Georges Perec: User’s Manual (Matthew Gidley, FreezeJune 2000)
In France in 1960, Raymond Queneau and François Le Lionnay created the Ouvroir de Littérature Potentielle, known as Olipo, with the stated purpose of using rules and constraints, often mathematical ones, in literature. (Workshop on Latent Literature). Lists are a useful formal constraint. Italo Calvino, a member of Uripo, took advantage of this. invisible city“Now let’s make a list of products that you can buy here at a good price.” [in Anastasia]: Agate, onyx, chrysoprase and other types of chalcedony… “and Traveler on a winter night. But it was Georges Perec who brought his “love of taxonomy’s passionate reduction” into this work. Life: User’s Manual. Mapping his 10×10 chessboard with a series of lists, or “schedules of duties” attached to each cell, on an elevation of a Parisian townhouse, creating a “knight’s tour” of moves, It later became a novel. This incisive essay examines his cataloging mind.
… Staying true to his favorite theme of classifying and schematizing places and objects (such as an alternative to “techniques and methods of arranging books”), Perec created a list. The contents include a catalog of all the different beds he slept in, a detailed account of the evolution of Villain Street over 12 years, and an inventory of the liquid and solid foodstuffs I swallowed in 1996. It even led to an infamous attempt. Course of the Year 1976 (1976) – “1 Thrush pâté… 14 cucumber salads… 7 pig’s feet… 1 chicken kebab… 2 guava sorbets… 1 Saint Emilion ‘61… 4 Guinness”. Claude Bergès, another member of Olipo, suggested that the novel could be built around a theoretical mathematical structure known as the 10×10 Greco-Latin square, and Perec said that this structure I realized that this could be achieved by using as a reference to a body of work. If you make a list, you’ll be able to write such a novel almost automatically.

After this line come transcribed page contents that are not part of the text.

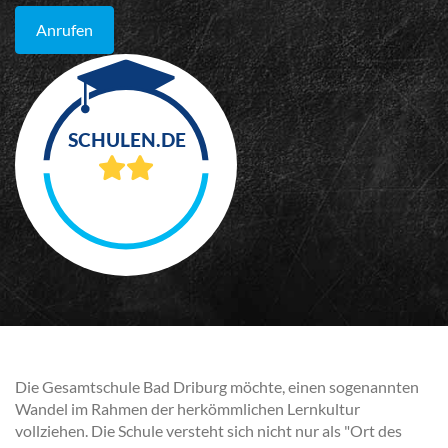
Anrufen
Die Gesamtschule Bad Driburg möchte, einen sogenannten
Wandel im Rahmen der herkömmlichen Lernkultur
vollziehen. Die Schule versteht sich nicht nur als "Ort des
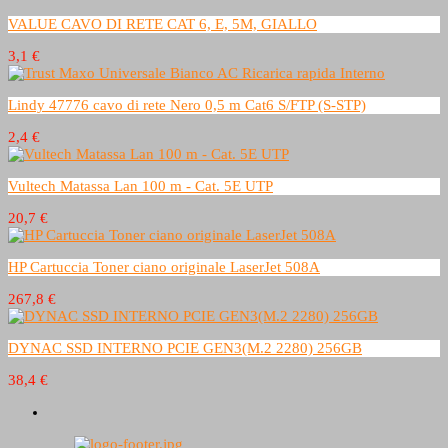
VALUE CAVO DI RETE CAT 6, E, 5M, GIALLO
3,1 €
Lindy 47776 cavo di rete Nero 0,5 m Cat6 S/FTP (S-STP)
2,4 €
Vultech Matassa Lan 100 m - Cat. 5E UTP
20,7 €
HP Cartuccia Toner ciano originale LaserJet 508A
267,8 €
DYNAC SSD INTERNO PCIE GEN3(M.2 2280) 256GB
38,4 €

Checklist (Atul Gawande, new yorkerDecember 2007)
In this essay, which has grown into a beautiful book, Checklist Manifesto: How to do things correctly, Gawande, a surgeon and MacArthur Fellow, offers a thoughtful meditation on a simple idea for a complex world: the checklist. The authors use simple, unassuming examples of highly complex fields, such as flying advanced aircraft or providing critical care for trauma patients, where the total amount of knowledge far exceeds an individual’s ability to retain or perfect retrieval. Observe what the tools can do. To achieve. He suggests that active use of checklists welcomes the possibility of human fallibility and is a step toward addressing it.
We have the means to perform some of the most complex and dangerous tasks, including surgery, emergency medicine, and ICU care, more efficiently than previously thought possible. But this outlook runs counter to traditional medical culture, which has a core belief that in high-stakes, complex situations, what is needed is a certain kind of professional boldness: the right thing to do. Checklists and standard operating procedures feel like opposites, and that makes many people nervous.

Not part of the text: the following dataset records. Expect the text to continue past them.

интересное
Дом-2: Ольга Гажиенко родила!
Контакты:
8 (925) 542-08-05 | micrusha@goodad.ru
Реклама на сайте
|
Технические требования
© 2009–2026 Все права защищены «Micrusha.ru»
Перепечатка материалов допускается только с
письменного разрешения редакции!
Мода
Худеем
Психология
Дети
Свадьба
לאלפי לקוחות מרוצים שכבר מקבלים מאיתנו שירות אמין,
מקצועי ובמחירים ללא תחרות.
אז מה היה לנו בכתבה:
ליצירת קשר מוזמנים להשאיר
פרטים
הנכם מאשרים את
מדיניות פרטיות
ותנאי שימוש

But it would be foolish to think that checklists eliminate the need for courage, resourcefulness, and improvisation. The body is too complex and individual for that. Even if we have excellent medicine, we cannot ignore the boldness of experts. But at the same time, one must be ready to embrace the virtues of the regiment.
Kanya Kanchana is an Indian poet and philologist. She likes lists.